▶ [Goal of the exercise]:
Only an exact repetition of the entries will do.

▶ [Extracted material]:
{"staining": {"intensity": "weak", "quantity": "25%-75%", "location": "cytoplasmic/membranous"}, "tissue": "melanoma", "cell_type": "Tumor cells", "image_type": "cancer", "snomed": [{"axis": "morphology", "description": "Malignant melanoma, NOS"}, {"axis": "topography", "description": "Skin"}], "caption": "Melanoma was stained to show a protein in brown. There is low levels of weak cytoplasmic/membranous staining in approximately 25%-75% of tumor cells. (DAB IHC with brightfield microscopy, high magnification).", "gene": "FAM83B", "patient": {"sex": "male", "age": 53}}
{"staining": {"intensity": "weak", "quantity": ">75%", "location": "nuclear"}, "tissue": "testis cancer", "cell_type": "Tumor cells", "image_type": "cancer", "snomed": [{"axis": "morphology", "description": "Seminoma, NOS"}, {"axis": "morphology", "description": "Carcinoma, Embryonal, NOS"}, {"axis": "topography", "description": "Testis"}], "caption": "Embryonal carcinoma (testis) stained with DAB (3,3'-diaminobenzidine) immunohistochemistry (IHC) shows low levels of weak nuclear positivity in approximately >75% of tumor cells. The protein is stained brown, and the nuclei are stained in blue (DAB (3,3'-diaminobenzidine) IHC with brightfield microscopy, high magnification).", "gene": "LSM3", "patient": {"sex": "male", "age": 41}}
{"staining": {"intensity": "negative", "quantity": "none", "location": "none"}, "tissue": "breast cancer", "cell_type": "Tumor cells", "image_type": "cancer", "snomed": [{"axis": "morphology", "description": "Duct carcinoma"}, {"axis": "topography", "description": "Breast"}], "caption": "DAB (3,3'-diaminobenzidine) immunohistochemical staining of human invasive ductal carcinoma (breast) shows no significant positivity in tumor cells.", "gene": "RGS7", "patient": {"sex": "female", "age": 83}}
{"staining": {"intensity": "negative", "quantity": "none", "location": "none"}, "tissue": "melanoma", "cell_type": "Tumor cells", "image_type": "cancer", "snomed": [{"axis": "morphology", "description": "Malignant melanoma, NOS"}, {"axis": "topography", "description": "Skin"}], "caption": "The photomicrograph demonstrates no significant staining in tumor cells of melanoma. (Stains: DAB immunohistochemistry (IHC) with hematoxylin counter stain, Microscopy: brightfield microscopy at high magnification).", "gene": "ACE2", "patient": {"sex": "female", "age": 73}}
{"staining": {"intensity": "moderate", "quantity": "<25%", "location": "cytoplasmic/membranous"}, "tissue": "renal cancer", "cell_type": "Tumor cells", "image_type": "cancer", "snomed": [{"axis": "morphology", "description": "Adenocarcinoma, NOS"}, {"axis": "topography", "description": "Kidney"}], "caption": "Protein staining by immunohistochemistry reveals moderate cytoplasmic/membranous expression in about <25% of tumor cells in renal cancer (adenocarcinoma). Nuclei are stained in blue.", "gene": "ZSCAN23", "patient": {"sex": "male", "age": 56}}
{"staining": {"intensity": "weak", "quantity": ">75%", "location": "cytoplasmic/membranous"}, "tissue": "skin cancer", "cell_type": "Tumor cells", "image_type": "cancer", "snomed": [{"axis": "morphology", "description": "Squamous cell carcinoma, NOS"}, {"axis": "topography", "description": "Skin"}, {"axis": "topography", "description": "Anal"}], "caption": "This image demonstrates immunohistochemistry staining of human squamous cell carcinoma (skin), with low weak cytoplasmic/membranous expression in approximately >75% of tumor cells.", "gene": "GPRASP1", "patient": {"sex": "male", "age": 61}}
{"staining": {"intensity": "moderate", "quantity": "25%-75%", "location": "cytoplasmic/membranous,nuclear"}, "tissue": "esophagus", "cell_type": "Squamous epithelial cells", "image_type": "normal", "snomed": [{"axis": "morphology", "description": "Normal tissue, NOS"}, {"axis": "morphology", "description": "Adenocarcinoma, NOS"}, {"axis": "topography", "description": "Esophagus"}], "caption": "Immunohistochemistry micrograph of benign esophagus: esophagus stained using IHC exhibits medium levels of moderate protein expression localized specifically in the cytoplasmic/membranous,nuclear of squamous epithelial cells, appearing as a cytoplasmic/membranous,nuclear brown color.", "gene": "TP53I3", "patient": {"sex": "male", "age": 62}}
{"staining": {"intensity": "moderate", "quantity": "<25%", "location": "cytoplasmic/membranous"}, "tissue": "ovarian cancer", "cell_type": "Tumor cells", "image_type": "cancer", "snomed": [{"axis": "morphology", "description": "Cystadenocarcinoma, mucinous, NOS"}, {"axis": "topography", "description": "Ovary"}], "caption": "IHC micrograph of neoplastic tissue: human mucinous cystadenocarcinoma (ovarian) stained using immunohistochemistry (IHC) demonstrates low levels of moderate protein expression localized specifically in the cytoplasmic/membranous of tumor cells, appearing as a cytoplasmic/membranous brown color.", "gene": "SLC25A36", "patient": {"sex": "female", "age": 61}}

▶ [Solution to the exercise]:
{"staining": {"intensity": "weak", "quantity": "25%-75%", "location": "cytoplasmic/membranous"}, "tissue": "melanoma", "cell_type": "Tumor cells", "image_type": "cancer", "snomed": [{"axis": "morphology", "description": "Malignant melanoma, NOS"}, {"axis": "topography", "description": "Skin"}], "caption": "Melanoma was stained to show a protein in brown. There is low levels of weak cytoplasmic/membranous staining in approximately 25%-75% of tumor cells. (DAB IHC with brightfield microscopy, high magnification).", "gene": "FAM83B", "patient": {"sex": "male", "age": 53}}
{"staining": {"intensity": "weak", "quantity": ">75%", "location": "nuclear"}, "tissue": "testis cancer", "cell_type": "Tumor cells", "image_type": "cancer", "snomed": [{"axis": "morphology", "description": "Seminoma, NOS"}, {"axis": "morphology", "description": "Carcinoma, Embryonal, NOS"}, {"axis": "topography", "description": "Testis"}], "caption": "Embryonal carcinoma (testis) stained with DAB (3,3'-diaminobenzidine) immunohistochemistry (IHC) shows low levels of weak nuclear positivity in approximately >75% of tumor cells. The protein is stained brown, and the nuclei are stained in blue (DAB (3,3'-diaminobenzidine) IHC with brightfield microscopy, high magnification).", "gene": "LSM3", "patient": {"sex": "male", "age": 41}}
{"staining": {"intensity": "negative", "quantity": "none", "location": "none"}, "tissue": "breast cancer", "cell_type": "Tumor cells", "image_type": "cancer", "snomed": [{"axis": "morphology", "description": "Duct carcinoma"}, {"axis": "topography", "description": "Breast"}], "caption": "DAB (3,3'-diaminobenzidine) immunohistochemical staining of human invasive ductal carcinoma (breast) shows no significant positivity in tumor cells.", "gene": "RGS7", "patient": {"sex": "female", "age": 83}}
{"staining": {"intensity": "negative", "quantity": "none", "location": "none"}, "tissue": "melanoma", "cell_type": "Tumor cells", "image_type": "cancer", "snomed": [{"axis": "morphology", "description": "Malignant melanoma, NOS"}, {"axis": "topography", "description": "Skin"}], "caption": "The photomicrograph demonstrates no significant staining in tumor cells of melanoma. (Stains: DAB immunohistochemistry (IHC) with hematoxylin counter stain, Microscopy: brightfield microscopy at high magnification).", "gene": "ACE2", "patient": {"sex": "female", "age": 73}}
{"staining": {"intensity": "moderate", "quantity": "<25%", "location": "cytoplasmic/membranous"}, "tissue": "renal cancer", "cell_type": "Tumor cells", "image_type": "cancer", "snomed": [{"axis": "morphology", "description": "Adenocarcinoma, NOS"}, {"axis": "topography", "description": "Kidney"}], "caption": "Protein staining by immunohistochemistry reveals moderate cytoplasmic/membranous expression in about <25% of tumor cells in renal cancer (adenocarcinoma). Nuclei are stained in blue.", "gene": "ZSCAN23", "patient": {"sex": "male", "age": 56}}
{"staining": {"intensity": "weak", "quantity": ">75%", "location": "cytoplasmic/membranous"}, "tissue": "skin cancer", "cell_type": "Tumor cells", "image_type": "cancer", "snomed": [{"axis": "morphology", "description": "Squamous cell carcinoma, NOS"}, {"axis": "topography", "description": "Skin"}, {"axis": "topography", "description": "Anal"}], "caption": "This image demonstrates immunohistochemistry staining of human squamous cell carcinoma (skin), with low weak cytoplasmic/membranous expression in approximately >75% of tumor cells.", "gene": "GPRASP1", "patient": {"sex": "male", "age": 61}}
{"staining": {"intensity": "moderate", "quantity": "25%-75%", "location": "cytoplasmic/membranous,nuclear"}, "tissue": "esophagus", "cell_type": "Squamous epithelial cells", "image_type": "normal", "snomed": [{"axis": "morphology", "description": "Normal tissue, NOS"}, {"axis": "morphology", "description": "Adenocarcinoma, NOS"}, {"axis": "topography", "description": "Esophagus"}], "caption": "Immunohistochemistry micrograph of benign esophagus: esophagus stained using IHC exhibits medium levels of moderate protein expression localized specifically in the cytoplasmic/membranous,nuclear of squamous epithelial cells, appearing as a cytoplasmic/membranous,nuclear brown color.", "gene": "TP53I3", "patient": {"sex": "male", "age": 62}}
{"staining": {"intensity": "moderate", "quantity": "<25%", "location": "cytoplasmic/membranous"}, "tissue": "ovarian cancer", "cell_type": "Tumor cells", "image_type": "cancer", "snomed": [{"axis": "morphology", "description": "Cystadenocarcinoma, mucinous, NOS"}, {"axis": "topography", "description": "Ovary"}], "caption": "IHC micrograph of neoplastic tissue: human mucinous cystadenocarcinoma (ovarian) stained using immunohistochemistry (IHC) demonstrates low levels of moderate protein expression localized specifically in the cytoplasmic/membranous of tumor cells, appearing as a cytoplasmic/membranous brown color.", "gene": "SLC25A36", "patient": {"sex": "female", "age": 61}}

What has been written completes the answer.